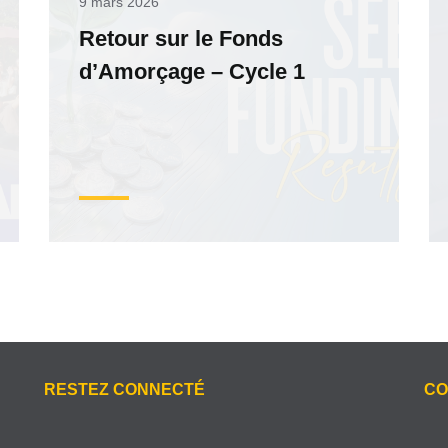
9 mars 2026
Retour sur le Fonds
d’Amorçage – Cycle 1
RESTEZ CONNECTÉ
CO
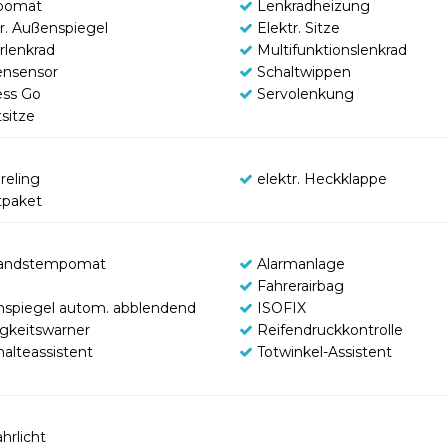
pomat
Lenkradheizung
tr. Außenspiegel
Elektr. Sitze
rlenkrad
Multifunktionslenkrad
nsensor
Schaltwippen
ess Go
Servolenkung
sitze
reling
elektr. Heckklappe
tpaket
andstempomat
Alarmanlage
Fahrerairbag
nspiegel autom. abblendend
ISOFIX
gkeitswarner
Reifendruckkontrolle
halteassistent
Totwinkel-Assistent
hrlicht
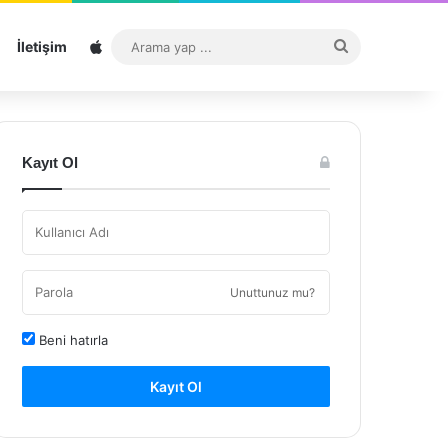
Sitemap
Arama
İletişim
yap
...
Kayıt Ol
Unuttunuz mu?
Beni hatırla
Kayıt Ol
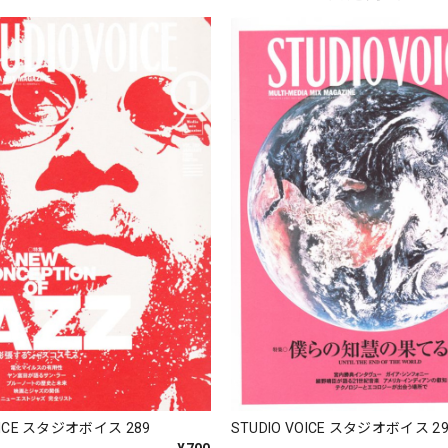
OICE スタジオボイス 289
STUDIO VOICE スタジオボイス 29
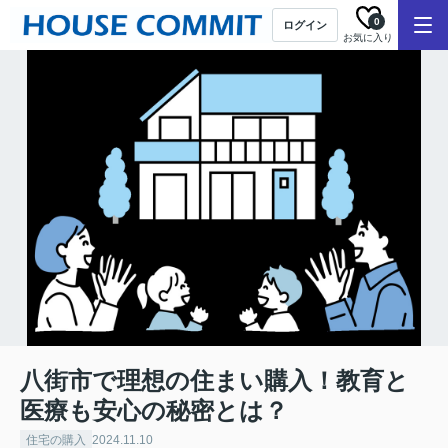
0
ログイン
お気に入り
八街市で理想の住まい購入！教育と
医療も安心の秘密とは？
住宅の購入
2024.11.10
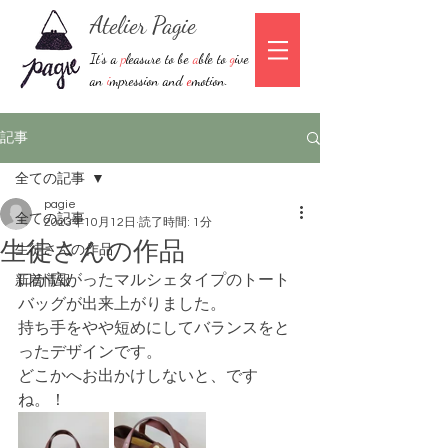
Atelier Pagie
It’s a
p
leasure to be
a
ble to
g
ive
an
i
mpression and
e
motion.
記事
全ての記事
pagie
全ての記事
2023年10月12日
読了時間: 1分
生徒さんの作品
生徒さんの作品
口が広がったマルシェタイプのトート
新着情報
バッグが出来上がりました。
持ち手をやや短めにしてバランスをと
ったデザインです。
どこかへお出かけしないと、です
ね。！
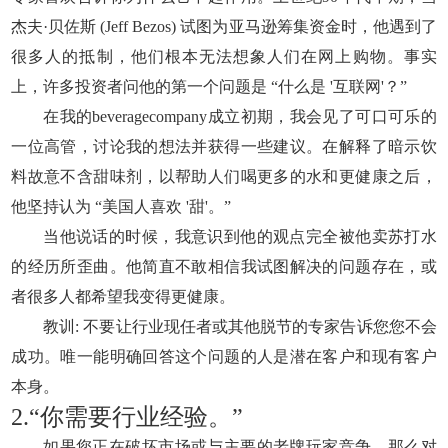
杰夫·贝佐斯 (Jeff Bezos) 试图为亚马逊筹集资金时，他遇到了
很多人的抵制，他们根本无法想象人们在网上购物。事实
上，许多投资者问他的第一个问题是 “什么是 '互联网'？”
在我的beveragecompany成立初期，我会见了可口可乐的
一位高管，讨论我的想法并获得一些建议。在解释了暗示饮
料故意不含甜味剂，以帮助人们喝更多的水和更健康之后，
他坚持认为 “美国人喜欢 '甜'。”
当他说话的时候，我意识到他的观点完全被他卖苏打水
的经历所歪曲。他简直不敢相信我试图解决的问题存在，或
者很多人都希望我变得更健康。
教训: 不要让行业现任者或其他脱节的专家告诉您您不会
成功。唯一能明确回答这个问题的人是潜在客户和现有客户
本身。
2.“你需要行业经验。”
如果您正在破坏市场或与主要的老牌玩家竞争，那么对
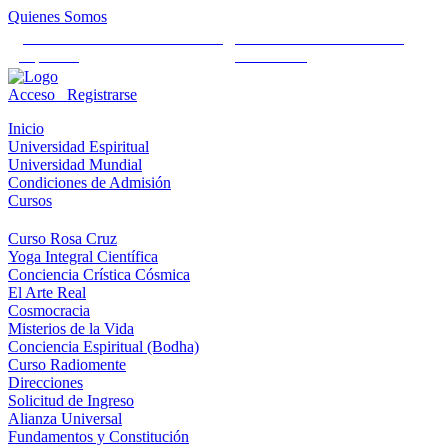
Quienes Somos
Universidad Mundial Cientifico
Alianza Universal Cultural
Espiritual
Humanista
Acceso
Registrarse
Inicio
Universidad Espiritual
Universidad Mundial
Condiciones de Admisión
Cursos
Curso Rosa Cruz
Yoga Integral Científica
Conciencia Crística Cósmica
El Arte Real
Cosmocracia
Misterios de la Vida
Conciencia Espiritual (Bodha)
Curso Radiomente
Direcciones
Solicitud de Ingreso
Alianza Universal
Fundamentos y Constitución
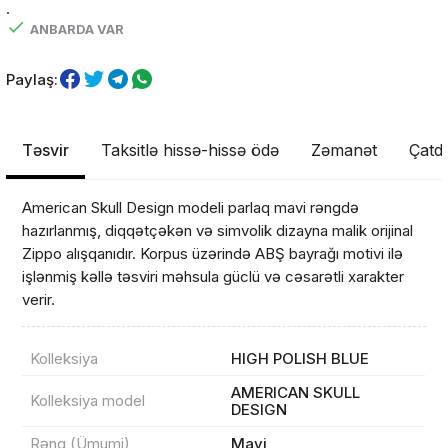
.
ANBARDA VAR
Paylaş:
Təsvir
Taksitlə hissə-hissə ödə
Zəmanət
Çatdı
American Skull Design modeli parlaq mavi rəngdə
hazırlanmış, diqqətçəkən və simvolik dizayna malik orijinal
Məhsul(lar) səbətə əlavə edildi
Zippo alışqanıdır. Korpus üzərində ABŞ bayrağı motivi ilə
işlənmiş kəllə təsviri məhsula güclü və cəsarətli xarakter
verir.
Sifarişin detalları
Kolleksiya
HIGH POLISH BLUE
AMERICAN SKULL
Kolleksiya model
0 ₼
DESIGN
Məhsul toplam
(0)
Rəng (Ümumi)
Mavi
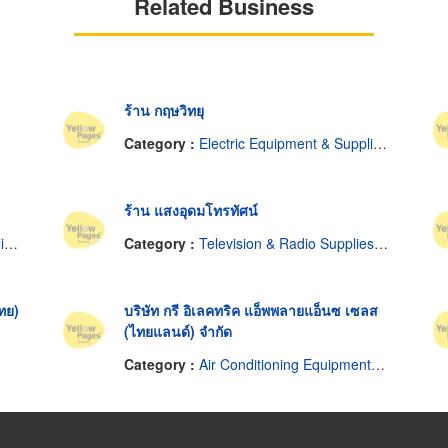
Related Business
ร้าน กฤษวิทยุ
Category :
Electric Equipment & Supplies-Retail
ร้าน แสงอุดมโทรทัศน์
l
Category :
Television & Radio Supplies & Parts-Repairing
ทย)
บริษัท กรี อิเลคทริค แอ็พพลายแอ็นซ เซลส
(ไทยแลนด์) จำกัด
Category :
Air Conditioning Equipment-Room & Split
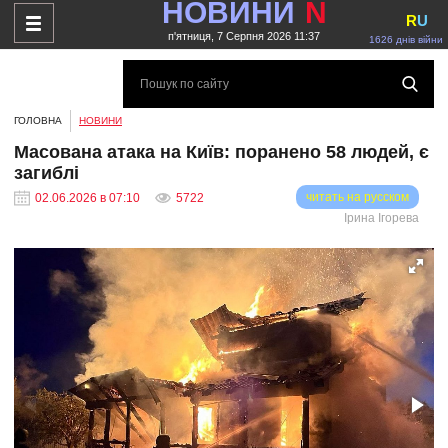
НОВИНИ
N
R
U
п'ятниця, 7 Серпня 2026 11:37
1626 днів війни
ГОЛОВНА
НОВИНИ
Масована атака на Київ: поранено 58 людей, є
загиблі
читать на русском
02.06.2026 в 07:10
5722
Ірина Ігорева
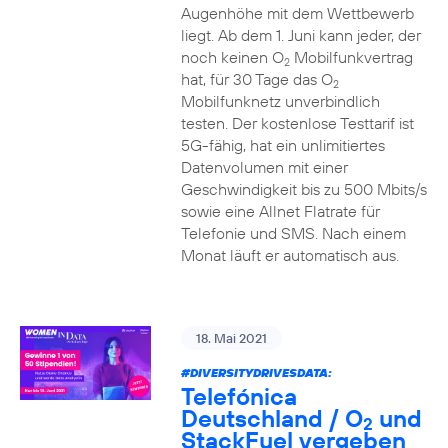
Augenhöhe mit dem Wettbewerb
liegt. Ab dem 1. Juni kann jeder, der
noch keinen O
Mobilfunkvertrag
2
hat, für 30 Tage das O
2
Mobilfunknetz unverbindlich
testen. Der kostenlose Testtarif ist
5G-fähig, hat ein unlimitiertes
Datenvolumen mit einer
Geschwindigkeit bis zu 500 Mbits/s
sowie eine Allnet Flatrate für
Telefonie und SMS. Nach einem
Monat läuft er automatisch aus.
18. Mai 2021
#DIVERSITYDRIVESDATA
:
Telefónica
Deutschland / O
und
2
StackFuel vergeben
● ● ● ● ● ● ●
Task directions.
No line should appear in the answer except those from the one containing "Telefonie und SMS. Nach einem" through the last line of the listing, each retyped exactly.

The answer.
Telefonie und SMS. Nach einem
Monat läuft er automatisch aus.
18. Mai 2021
#DIVERSITYDRIVESDATA
:
Telefónica
Deutschland / O
und
2
StackFuel vergeben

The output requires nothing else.